Accurate rainfall readings are crucial for water resource management, early flood warning and weather prediction, among other things. Traditional rain gauges measure rainfall but are often spaced too far apart to collect high-resolution data.

As a smart city, Singapore has sensors that are densely distributed at ground level, including CCTVs and Internet-of-Things (IoT) device cameras. Using these to collect rainfall data could yield valuable and highly spatially distributed insights.

In 2019, the Hydroinformatics Institute (H2i) collaborated with PUB (Singapore’s National Water Agency) on a 1.5-year R&D project to investigate the accuracy of rainfall monitoring through street-level CCTV footage in real-time.

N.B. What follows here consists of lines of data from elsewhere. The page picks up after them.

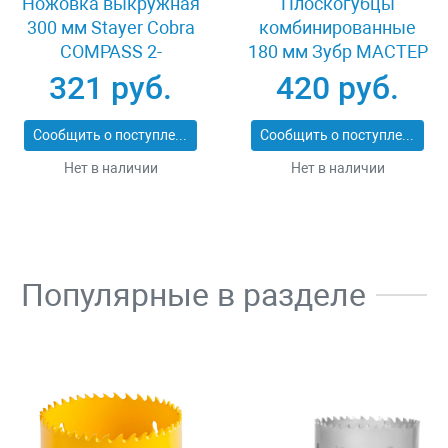
Ножовка выкружная
Плоскогубцы
300 мм Stayer Cobra
комбинированные
COMPASS 2-
180 мм Зубр МАСТЕР
15087_z02
22015-1-18_z01
321 руб.
420 руб.
Сообщить о поступлении
Сообщить о поступлении
Нет в наличии
Нет в наличии
Популярные в разделе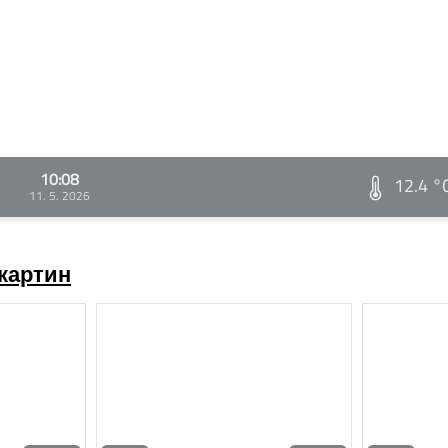
10:08
12.4 °
11. 5. 2026
картин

This project studied the use of six of PUB’s existing CCTVs and IoT device cameras as rainfall measurement sensors.

The results were promising and H2i will be working with PUB to scale up the project. A total of 150 CCTVs across the island – about one-third of all PUB’s surface CCTVs – will be used in this scale-up exercise, which will run from 12 April 2021 until 11 October 2022. The funding of this scale-up project is supported by Singapore’s National Research Foundation (NRF) under the Living Lab (Water) Scheme and PUB.

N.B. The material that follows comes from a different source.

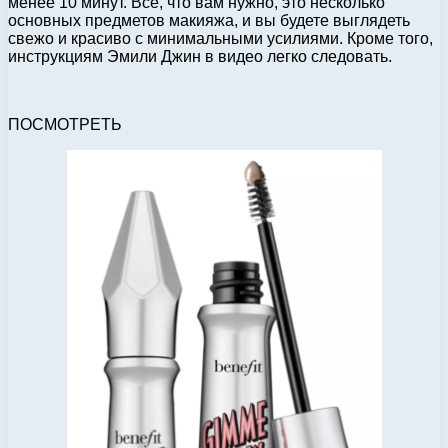
менее 10 минут. Все, что вам нужно, это несколько
основных предметов макияжа, и вы будете выглядеть
свежо и красиво с минимальными усилиями. Кроме того,
инструкциям Эмили Джин в видео легко следовать.
ПОСМОТРЕТЬ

“Using our expertise in Machine Learning and a Deep Learning model based on VGG (a convolutional neural network designed for image processing), the CCTVs were able to detect rainfall that was not captured by a nearby rain gauge. Despite the low resolution of the collected data, it was still possible to distinguish several categories of rainfall (no rain, light rain, medium rain, heavy rain and extreme rain),” said Project Manager Meinte Vierstra.

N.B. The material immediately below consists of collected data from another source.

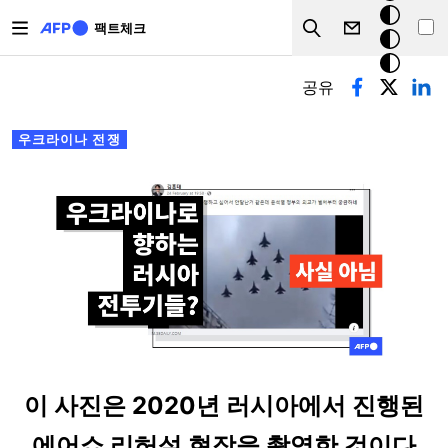
주요 콘텐츠로 건너뛰기
크
팩트체크
Search
모
기본탭
드
공유
우크라이나 전쟁
이 사진은 2020년 러시아에서 진행된
에어쇼 리허설 현장을 촬영한 것이다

“Given that, we know that these optical sensors can be effectively used to gauge rainfall rates in real-time”,  he added.

Rainfall is a complex phenomenon to describe and forecast. Rainfall in the tropics is even more complex as it varies highly over space and time. This makes it challenging to accurately quantify the amount of rainfall on the ground at any given location.

Rainfall radars such as S-, C- and X-band radars, can be used to provide spatially distributed rainfall data anywhere on a map. Rain gauges on the other hand can measure rainfall data at ground level, but only at one location, and they are typically sparsely distributed. Used in combination with CCTVs, however, PUB will be able to obtain highly accurate spatial and temporal rainfall data.

This project will also investigate how to scale-up the infrastructure used in the initial project, including cloud computation and cloud storage infrastructure, as well as a framework that uses Machine Learning for continuous and semi-automated improvement of the system’s performance.